Task description — All of the data is to be written out again exactly, without the pictures.

▶

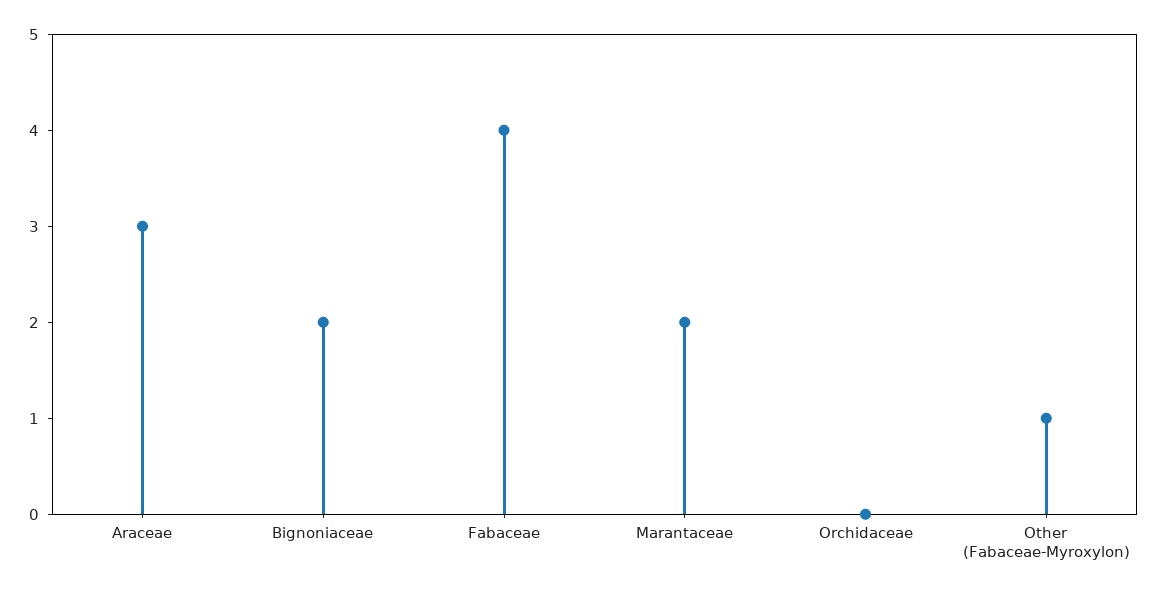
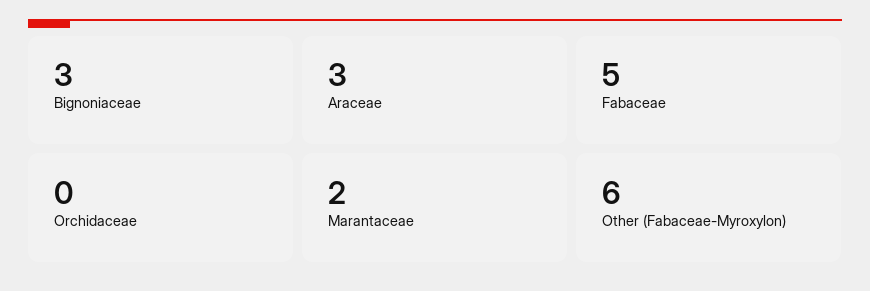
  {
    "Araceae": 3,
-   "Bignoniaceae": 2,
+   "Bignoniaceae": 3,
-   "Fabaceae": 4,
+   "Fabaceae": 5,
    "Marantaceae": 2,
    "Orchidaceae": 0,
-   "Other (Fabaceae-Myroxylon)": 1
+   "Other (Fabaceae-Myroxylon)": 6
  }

◀

Answer to this exercise —
  {
    "Araceae": 3,
-   "Bignoniaceae": 2,
+   "Bignoniaceae": 3,
-   "Fabaceae": 4,
+   "Fabaceae": 5,
    "Marantaceae": 2,
    "Orchidaceae": 0,
-   "Other (Fabaceae-Myroxylon)": 1
+   "Other (Fabaceae-Myroxylon)": 6
  }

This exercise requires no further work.